乾隆悶哼一聲:“這麽說,你們認識已經有一段日子了?你知道他是誰嗎?”

除了姓名之外,永琪對其身份來歷確是一無所知,即使是簫劍也未必知道得多麽清楚。只不過,朋友之交貴在知心,本與身份背景無關。況且,永琪也未曾向對方吐露自己的真實姓名。

他搖搖頭道:“他是一位江湖俠客,四海為家,大家也不過是萍水相逢。”

“江湖俠客?萍水相逢?”不知是不是永琪的錯覺,乾隆的笑聲中竟有股諷刺的意味,“你跟小燕子呆得久了,膽子也越發大了。你不知道他的底細,還敢跟他走那麽近。你就不怕他接近你是別有用心?”

永琪在心裏叫苦——明明是簫劍介紹他來認識,別有用心卻是從何說起?然而,如今局勢如此覆雜,即使是在自己的父親跟前,他也不敢提及簫劍的名字。

他是自己的父親不假,但他更是一國之君。

“好了,朕不管你跟他是怎麽認識,到底熟悉到什麽程度,也不管你們之前見過幾次,你找他是不是為了尋找小燕子,但是從今以後,你不可以再跟他見面!”乾隆聲如洪鐘,字字敲打在永琪的心上,“否則總有一天,你的未來也會賠在他的手上!”

永琪震驚不已,脫口問道:“皇阿瑪是不是認得他?”

“這個你不用管,你只要記得朕的話就好。”乾隆站起身來,目光炯炯:“如果讓人發現你和他竟然認識還交情匪淺,恐怕你會有大麻煩,尤其不能讓老佛爺知道他的存在,因為……”他頓一頓,“在老佛爺的心目中,他早已是一個死人了。
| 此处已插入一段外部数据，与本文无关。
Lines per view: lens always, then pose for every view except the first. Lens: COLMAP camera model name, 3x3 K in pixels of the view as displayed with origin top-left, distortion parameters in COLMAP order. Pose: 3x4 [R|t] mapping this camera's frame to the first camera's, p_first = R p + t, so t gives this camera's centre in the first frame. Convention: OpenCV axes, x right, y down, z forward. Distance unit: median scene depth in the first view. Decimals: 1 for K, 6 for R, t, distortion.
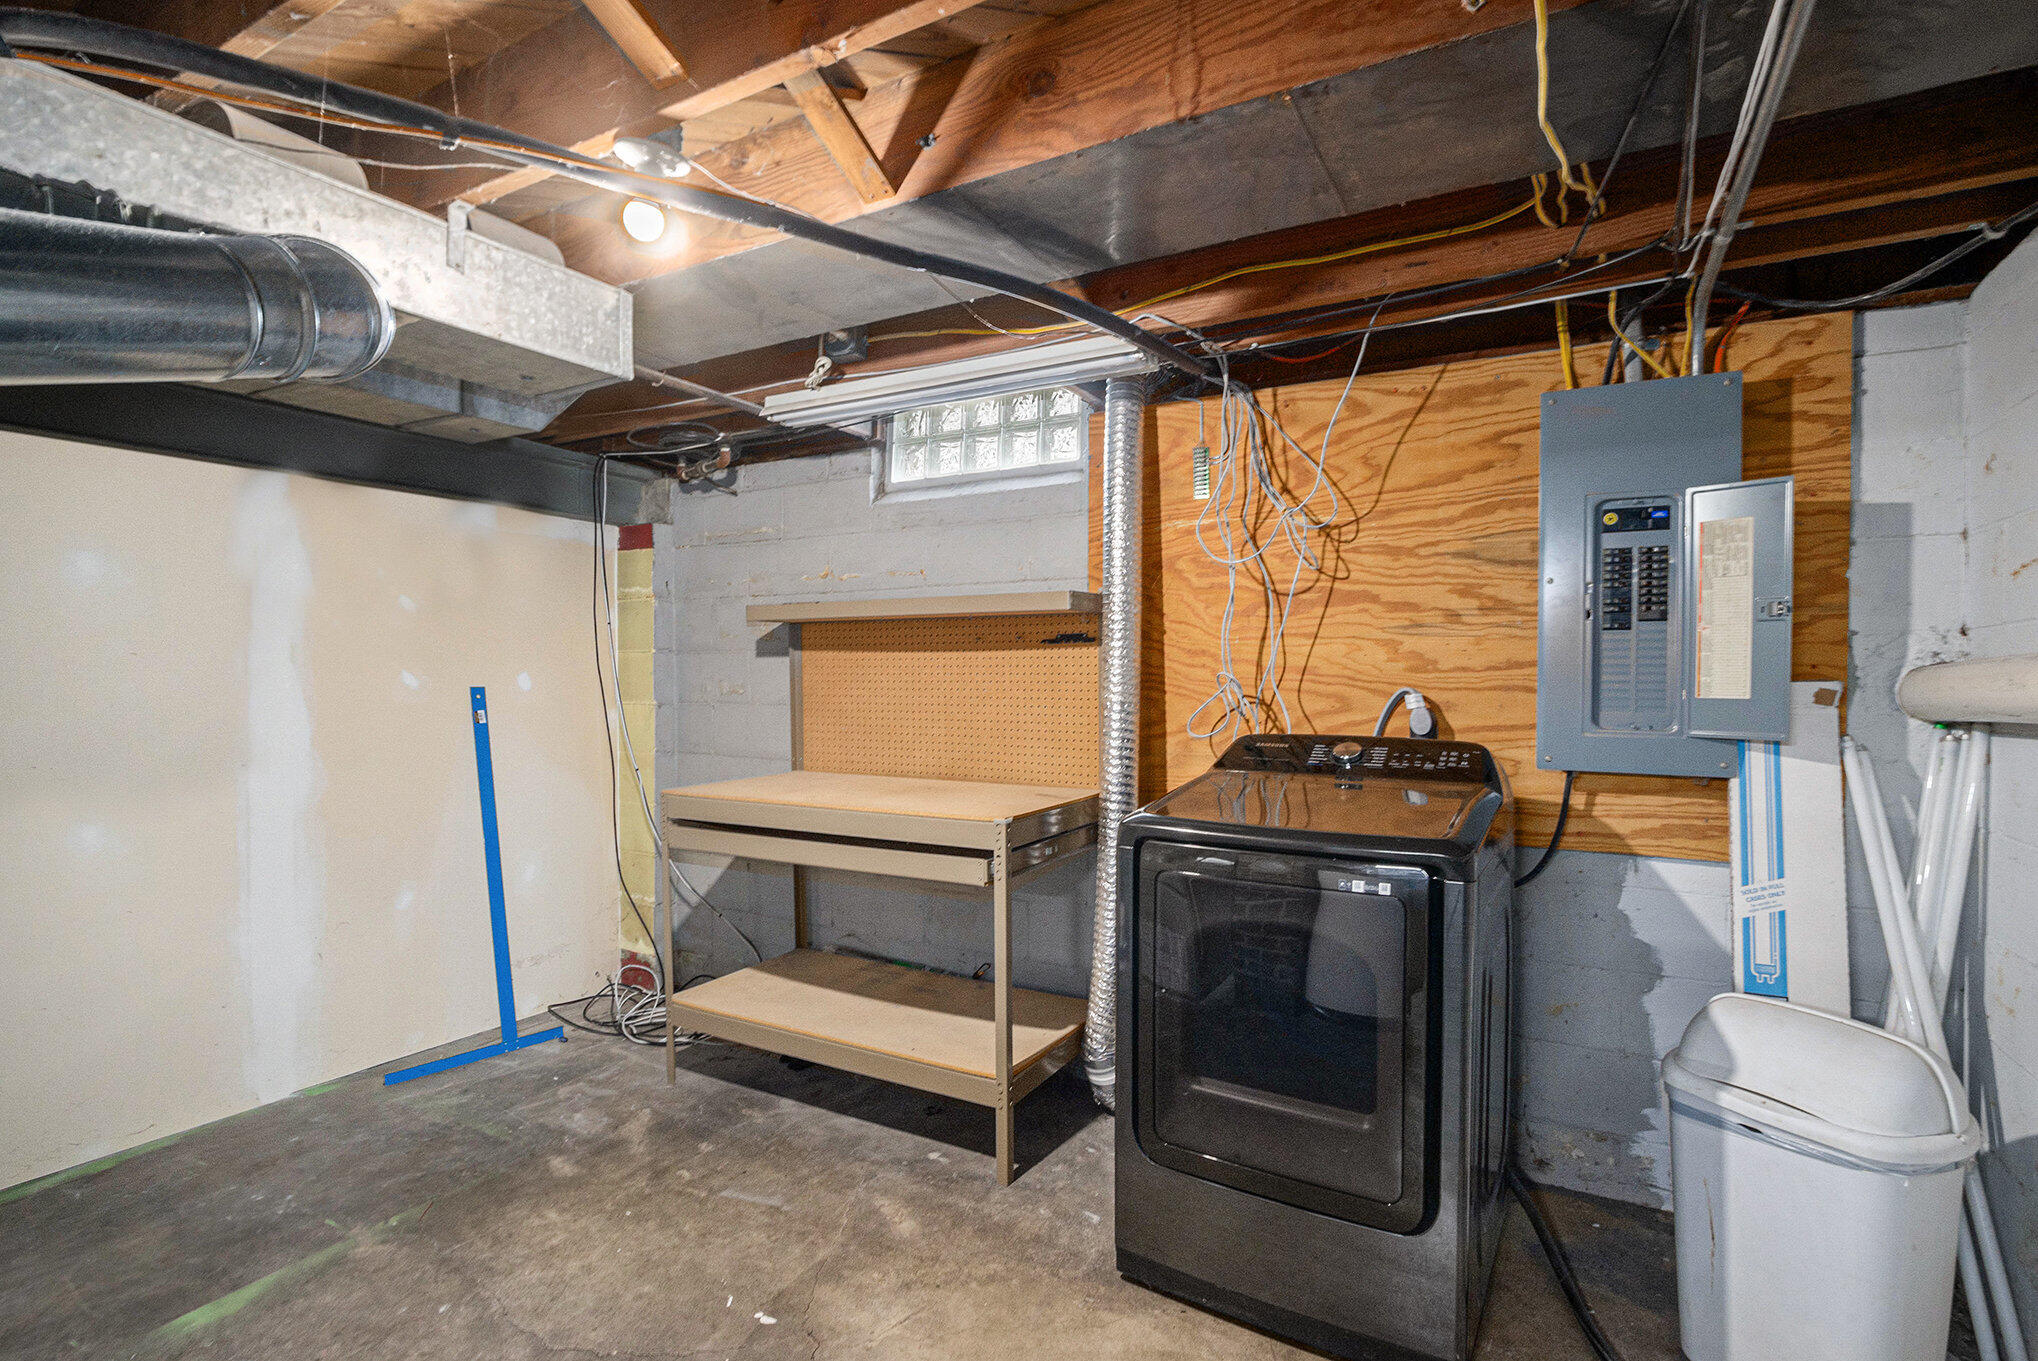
lens RADIAL K [[960.9, 0, 1014.4], [0, 960.9, 686.9], [0, 0, 1]] dist [-0.024627, 0.000121]
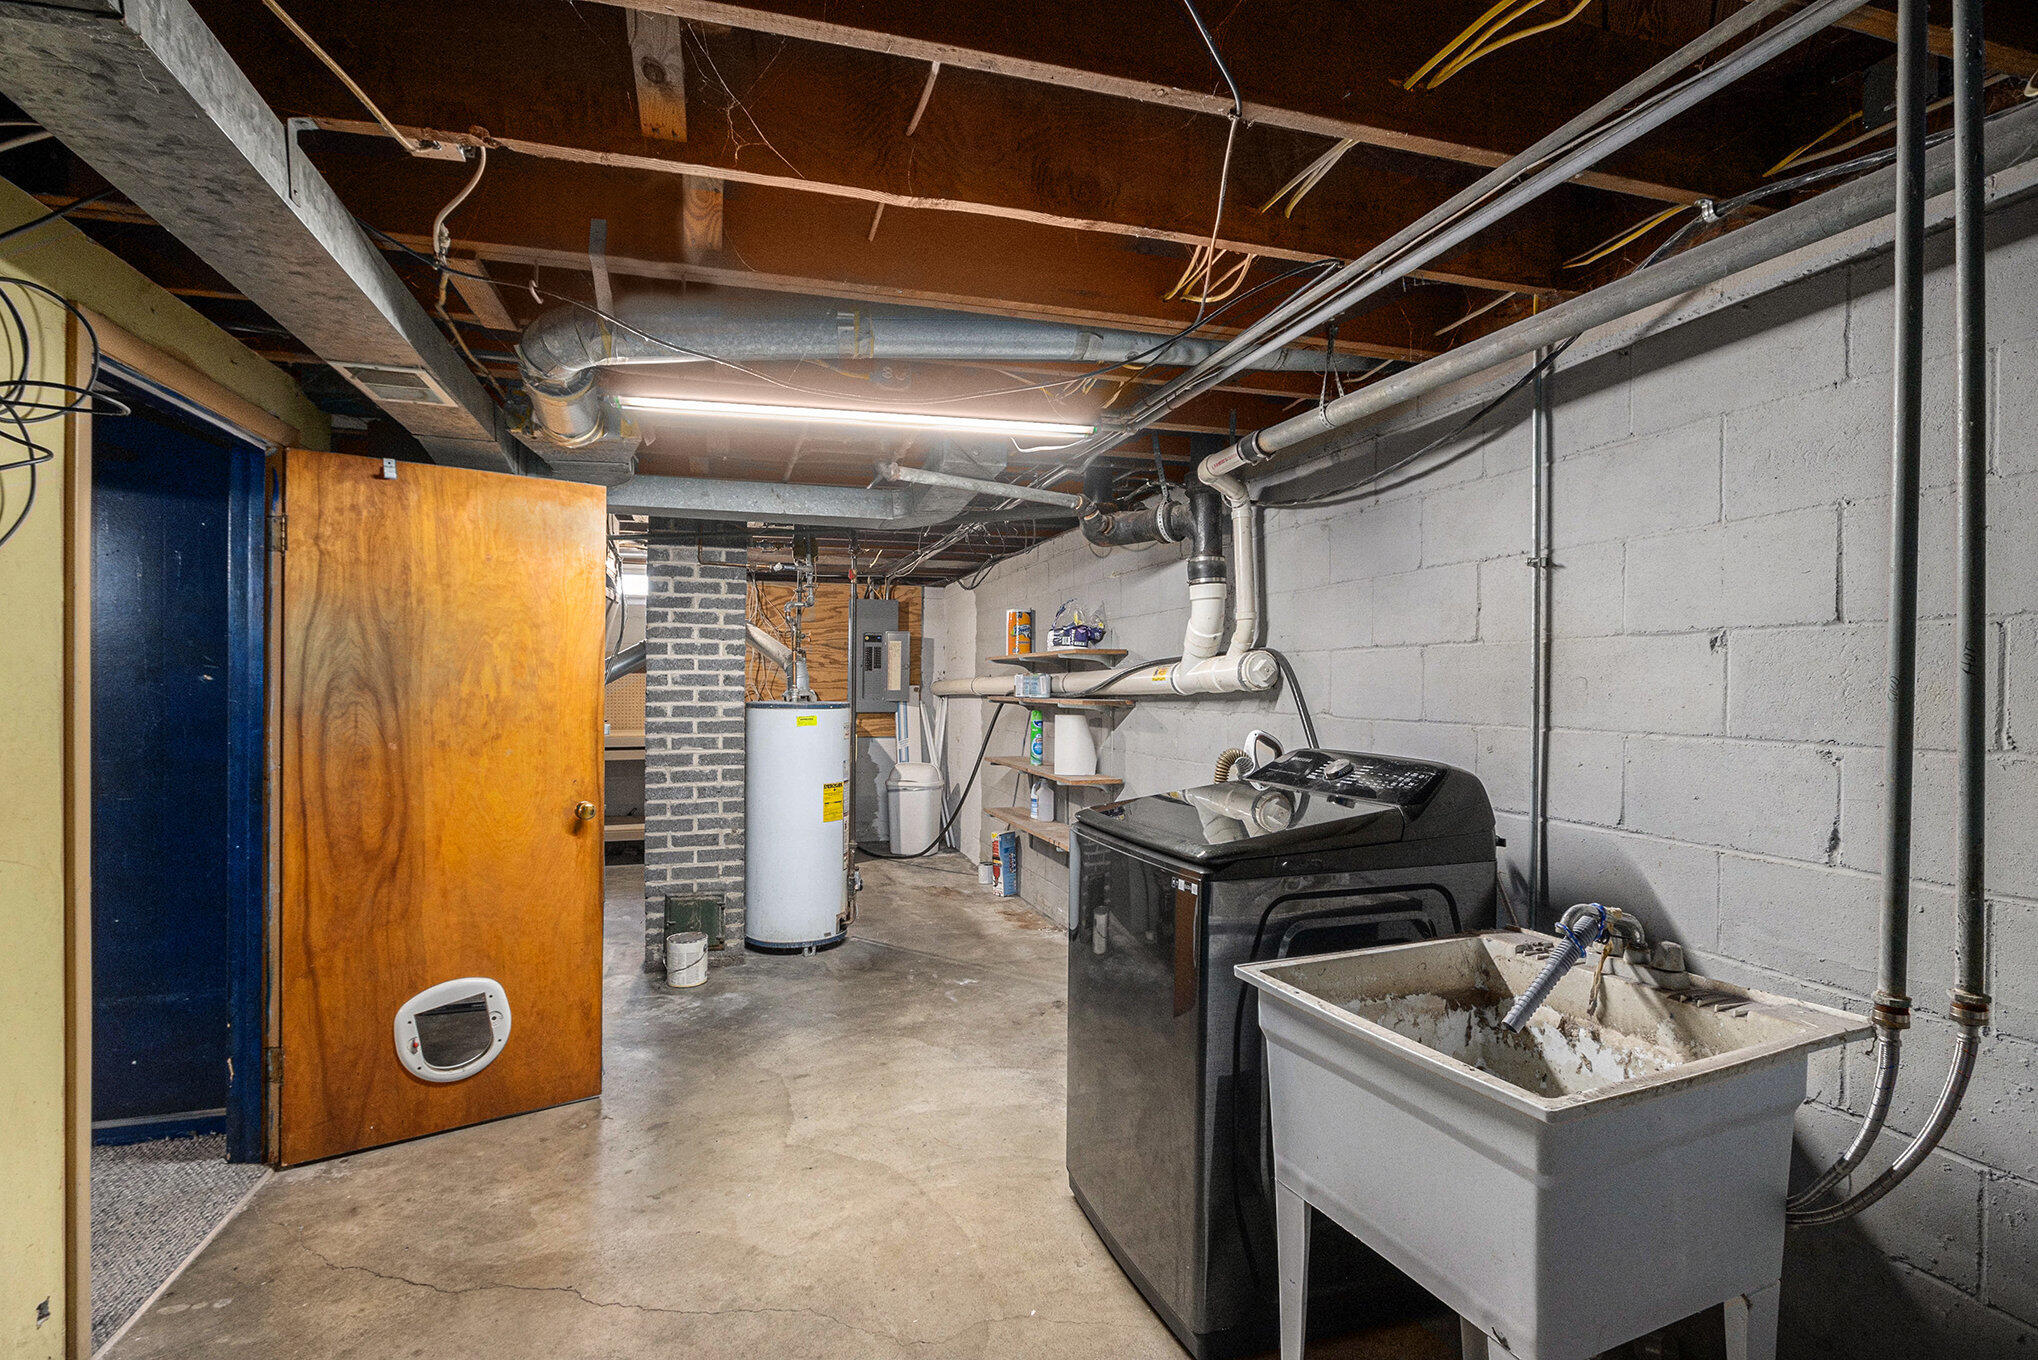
lens RADIAL K [[960.9, 0, 1018.0], [0, 960.9, 688.9], [0, 0, 1]] dist [-0.024627, 0.000121]
pose [[0.687342, -0.004041, 0.726322, -1.575712], [0.011537, 0.999919, -0.005355, 0.033470], [-0.726242, 0.012061, 0.687333, -1.847025]]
”

令人心驚的沈默彌漫於偌大的乾清宮,龍涎香在身側的銅爐內焚起似有若無的輕煙,一絲一絲一縷一縷侵入永琪的肌膚,只熏得他腦仁生疼,疲憊不堪。乾隆胸前的團龍花紋被淡淡的白煙熏得越發猙獰,門外的寒意隱隱逼迫而來。

“兒臣……明白了。”永琪終於開口打破沈默,“皇阿瑪,有小燕子的消息嗎?”

“沒有,福倫和鄂敏還沒有任何發現。”乾隆嘆息一聲,“沒有消息也是好消息吧!至少,她是安全的。”

“但願……如此!”永琪的語氣充滿了不確定,“皇阿瑪,那麽兒臣先告退了。”

永琪緩緩地退出乾清宮,乾隆凝視著永琪漸漸模糊的背影,深深地嘆了口氣——感情永遠是這個孩子心中最重要的東西,只怕是輕易無法割舍。那麽……

他的目光回到案前的畫像,目不轉睛地盯著畫中人儒雅的面容,突然袖手一揚,畫像應聲落入門口的炭盆,不一會兒已化為灰燼。

乾隆擡起頭來,眼神已經變得犀利異常——是你自毀諾言在先,就不要怨朕言而無信。